#### WORK ORDER 1
Using the text on the Santa Fe fuel project, answer these:
(a) How many acres does the Santa Fe Mountains Landscape Resiliency Project cover in total?
(b) What finding did the Forest Service issue after the Environmental Assessment process?
(c) How many homes has the Calf Canyon / Hermits Peak Fire destroyed?
#### WORK ORDER 2
Write a continuation of the text on the Santa Fe fuel project, picking up after its final sentence.

The Board of County Commissioners of Santa Fe County in New Mexico passed a resolution Tuesday urging the U.S. Forest Service and the Santa Fe National Forest to conduct a full Environmental Impact Statement (EIS) for a planned very large fuel management project.
The 50,566-acre Santa Fe Mountains Landscape Resiliency Project would involve prescribed fire and vegetation thinning treatments on 36,680 acres to improve ecosystem resilience by reducing stand density, stand continuity, and stand homogeneity and increase a diverse forest structure at a landscape scale. At least 750 acres would be treated each year with manual or mechanical vegetation thinning and no more than 4,000 acres per year would be treated by the use of prescribed fire during a 15- to 20-year project time frame.
The Forest Service went through the much less complicated Environmental Assessment (EA) process, which included the draft EA, public outreach, and accepting comments, then issued the Finding of No Significant Impact (FONSI) which they feel enables the implementation of the project.
But after three prescribed burning projects on the Santa Fe National Forest got out of control since 2018 and had to be converted to wildfires, some of the locals are worried about future projects on the forest.
The current 341,735-acre Calf Canyon / Hermits Peak Fire is the result of two prescribed fires that escaped control earlier this year on the Santa Fe National Forest. One was a broadcast burn that crossed control lines during strong winds. The other originated from slash piles that were ignited in late January that continued burning for months. In mid-April one or more of those piles became very active during strong winds and merged with the other escaped fire on April 22. The fire has destroyed at least 400 homes, forced up to 18,000 people to evacuate their properties, and cost more than $248 million in firefighting expenses.

#### INFORMATION PROVIDED

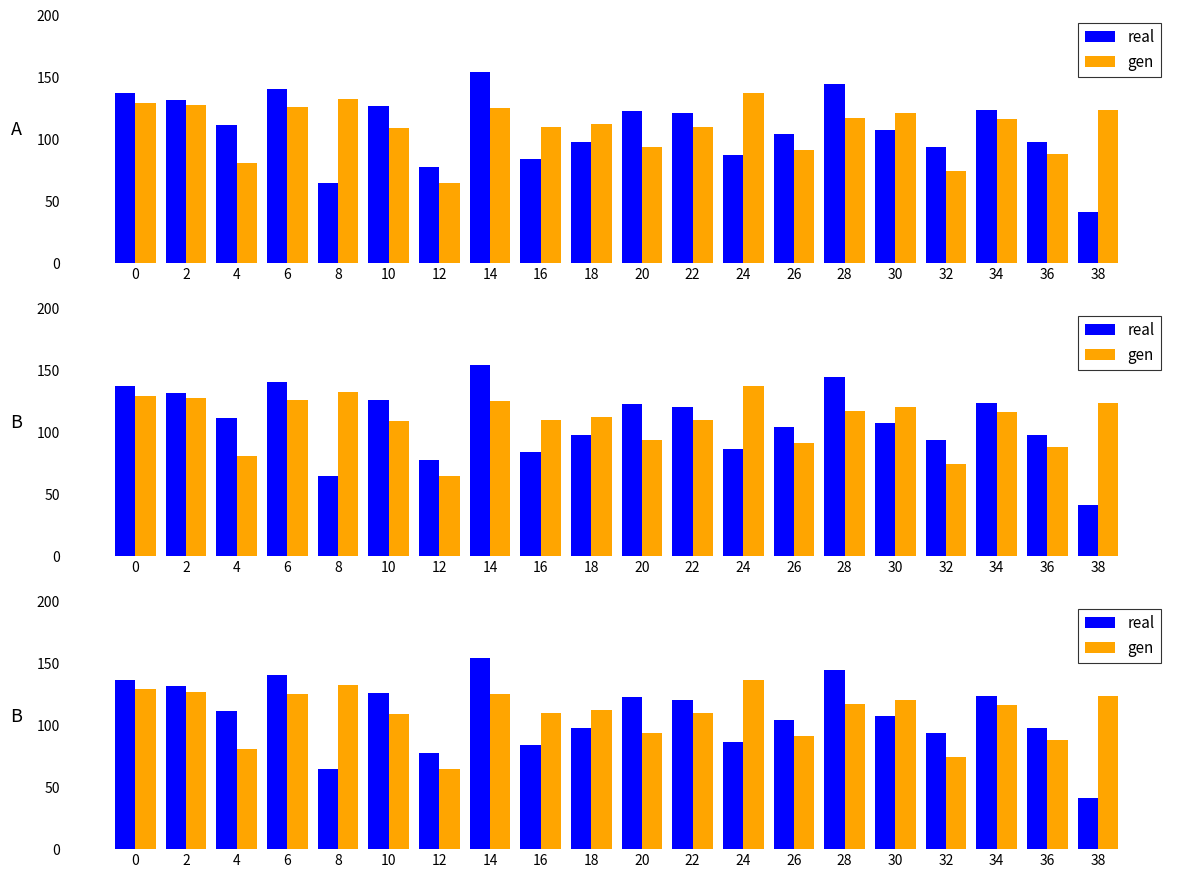

What is the lowest value of the gen series?

64.8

#### FINAL ANSWER 1
(a) 50,566 acres
(b) A Finding of No Significant Impact (FONSI)
(c) At least 400

#### FINAL ANSWER 2
In 2018 another pile burning project on the Santa Fe escaped months after it was ignited and had to be converted to a wildfire. A Facilitated Learning Analysis found that “communication” and “prescribed fire preparation and risk” were common themes.
The Commissioners voted unanimously Tuesday for the USFS to go through the EIS procedure, which takes much longer than an EA and can be a costly process.
“Unacceptable risks are taken by personnel conducting planned burns because they are pressured to accomplish the mission,” the resolution states. “An EIS is appropriate because the EA … did not disclose or analyze the significant impacts to resources of an escaped intentional burn resulting from global heating and increased fine fuels.”
The resolution Requests the USFS cease all prescribed burns on the proposed project area “until the greater understanding and concomitant risk reduction provided by these reviews is in place.”
The USFS documents regarding the project can be found here.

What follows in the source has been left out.